It's also not always about adding more rides, but updating rides that are no longer relevant/popular. Epcot has major people eaters but they are no longer popular like before: Journey Into Imagination, Nemo, Living with the Land, Gran Fiesta Tour all have great capacity, but they aren't popular so that capacity goes to waste. Everyone wants to ride Test Track and Frozen but those have ridicously low ride capacity.
The last several times I was there, Gran Fiesta Tour was not able to contain its line within the pre-existing queue and I can't recall the last time there was no wait for Living With the Land.
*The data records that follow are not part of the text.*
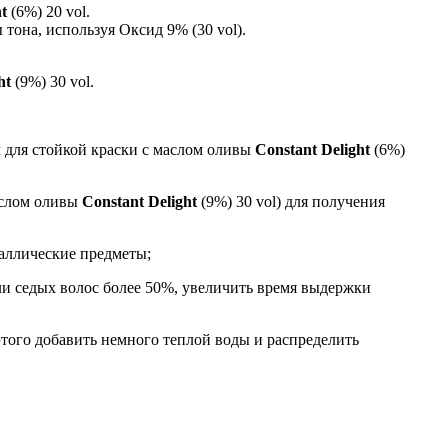
t
(6%) 20 vol.
тона, используя Оксид 9% (30 vol).
ght
(9%) 30 vol.
 для стойкой краски с маслом оливы
Constant Delight
(6%)
аслом оливы
Constant Delight
(9%) 30 vol) для получения
аллические предметы;
ли седых волос более 50%, увеличить время выдержки
этого добавить немного теплой воды и распределить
Mind you, I can't recall Gran Fiesta ever having a 45 minute + wait but they also don't have the space in that pavilion to contain such a line without reducing retail space (which is a sin above all others these days) and Living With the Land is usually 45 minutes or less but I've not seen either with unused capacity in
many years.
Nemo and (especially) Journey, absolutely - I'd say the whole Imagination pavilion is a waste. The image works was awesome, the current post show was crappy when it opened and it's now, just pathetic.
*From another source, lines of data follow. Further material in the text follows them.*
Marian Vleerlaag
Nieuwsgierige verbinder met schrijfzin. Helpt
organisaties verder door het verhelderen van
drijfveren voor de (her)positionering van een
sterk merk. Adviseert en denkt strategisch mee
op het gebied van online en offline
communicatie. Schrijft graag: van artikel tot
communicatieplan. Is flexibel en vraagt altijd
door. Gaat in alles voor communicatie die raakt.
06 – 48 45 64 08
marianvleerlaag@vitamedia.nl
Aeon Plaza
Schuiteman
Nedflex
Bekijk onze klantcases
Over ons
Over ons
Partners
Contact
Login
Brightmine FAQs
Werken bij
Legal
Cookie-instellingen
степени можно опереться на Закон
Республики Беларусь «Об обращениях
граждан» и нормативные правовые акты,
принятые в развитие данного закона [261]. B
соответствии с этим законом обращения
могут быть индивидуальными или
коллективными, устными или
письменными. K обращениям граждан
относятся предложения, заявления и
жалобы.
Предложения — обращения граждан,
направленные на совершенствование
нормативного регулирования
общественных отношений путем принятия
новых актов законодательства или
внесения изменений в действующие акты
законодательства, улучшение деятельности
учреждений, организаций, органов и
Not trying to argue that any older attraction couldn't benefit from regular and routine updates but honestly, the biggest problem with two out of those four you've mentioned is that they
were actually significantly overhauled and they ended up with something that was less than what they'd started with.
I've no doubt that the original Imagination ride with no changes would be horribly out-of-date today and the hydrolators were past their prime when they pulled that plug but the problem with these current replacements is that they weren't that good to begin with and have thusly, aged way more quickly than their predecessors.
So there is a balance to be struck between building something quality that will be (please forgive me for using this term) timeless and knowing when it's time to update to keep something that isn't timeless, relevant.
Personally, I've seen nothing from current management over that last decade+ that suggests they have a handle on or a desire to be better at either as long as they keep revenue during their tenure up.